What a trial we must have been. To inherit an instant family, kids, cats, expenses and all and to do as well as you did is truly commendable. Others might have headed for the hills, but not you, you were always there for children who weren’t your natural children. You did things you did not have to do for us because you loved us as if we were your natural children. You treated us so well, better than most daughters could ever be treated. You were my ROCK. When mom moved out I was 15, I stayed with you. You kept me in my same high school and took great care of me. You made many sacrifices because you had standards you wanted to parent by. You took one of my closest friends in under our roof because of an abuse situation she was dealing with. This was to add to our collection of another you took in who wasn’t a cousin, but a friend to a cousin. You and mom were warm, loving wonderful people. The world, the day you died, has lost something most precious. You are a pearl among so many.
Every corner in your life, there are people that could tell similar stories about your kindness and generosity. I know you loaned many friends money when you had so little yourself.
Pop- I love you unconditionally and always have. I tried hard to remember a time when I was ever mad at you or when I felt we did not get along. I could not remember but one incidence we even really disagreed… I was upset because your reasoning was illogical… leave it to me to be upset about something illogical. You nurtured my feistiness rather than stifle it and helped me along with skills that I have needed for survival. My independence came at a young age for me, because of the strength you and mom gave me. I always felt as though I had a safe place to fall if I needed it. You were always open and willing to help. You taught me well and I had the occasion to help you a few times. It was so rewarding to me to be able to help you. I was honored to, because you did so much for us and I am proud of the way you raised us.
It has been hard to be so far away from you. But, you were never selfish about it. You have always wanted me to be happy and have encouraged me to go for whatever made me happy.
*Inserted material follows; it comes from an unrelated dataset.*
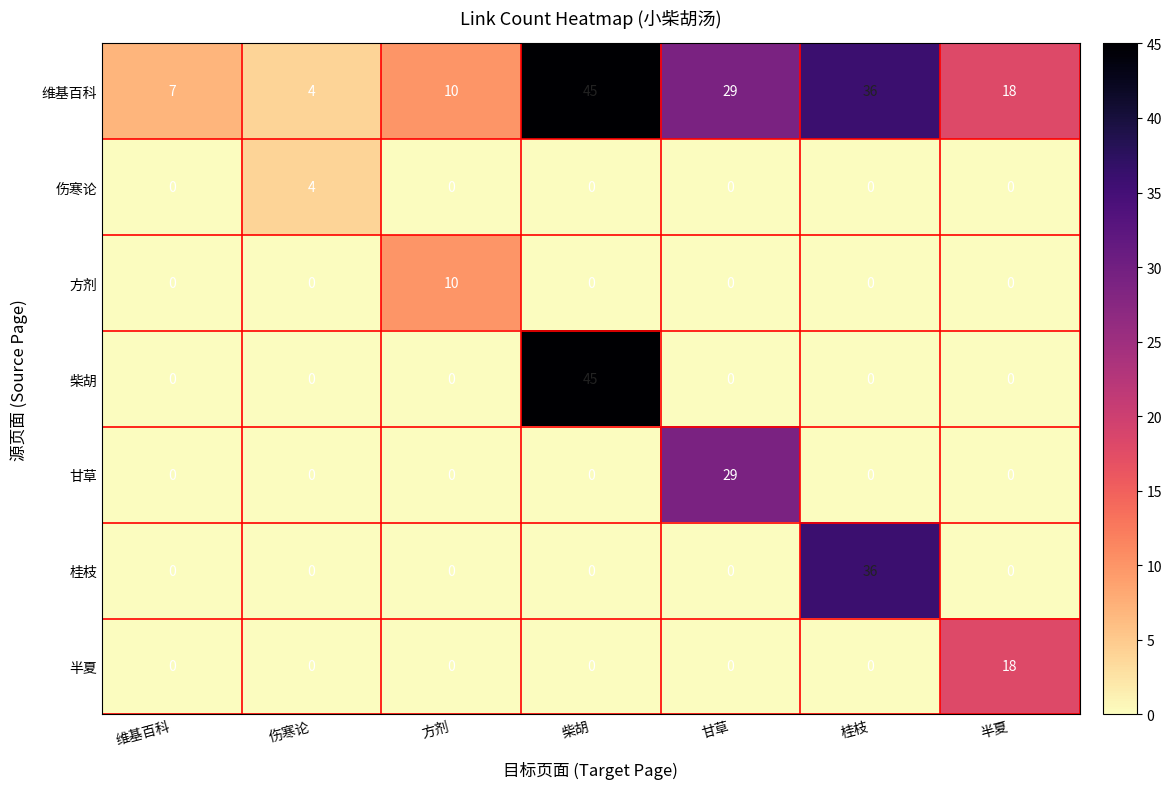

Which series changed the most between 柴胡 and 桂枝?

柴胡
With your poor health and lung problems, you rose above it and kept such a positive and friendly attitude. You endeared yourself to so many people by just being who you were. It was so wonderful to see the turn out at the memorial, so many people loved you and you had so many friends.
Goodbye to you Daddy, you are by far the most precious man I will ever know.
Love to you Always,
Diana Kennelly
AKA – Stinky (laugh as you may, but that was my pet name given to me by pop when I was little, I asked him if I stunk… he said no, but I call you sister stretch because she’s tall… so I had to pick something cute that started with an ST for you.) Getting a pet name from him was so special, that I asked the judge to change my first name to Stinky when my dad adopted me and had my last name changed.
Crystal Krist
February 26, 2002
I only knew Jack for 3 or more years and John and I would always make an effort to go down and see him every year and some times more then once. He always made me feel like I was apart of them family. The first time I went down there I was afraid he wouldn't like me and John told me he loves everyone. And he did. I remember he had made us spaghetti and bread. He always made that when we went down there. I am seriously going to miss that about him.
Reg & Charla Sollows
February 23, 2002
As winter guests at the Goldcoaster,
we were Jack's neighbours. We will miss Jack on his deck,along with his friendly smile and wave.
Kathy MacWhorter
February 21, 2002
Diana,
Your father was a wonderful man. As we were growing up we spent alot of time at your house and I have very fond memories of your dad. He was always smiling, joking and laughing. And he would make it a point to get us to laugh with him. He will be missed very much. Also, Nicole wanted me to let you know that she will be saying prayers for him. Let me know if I can help you in any way.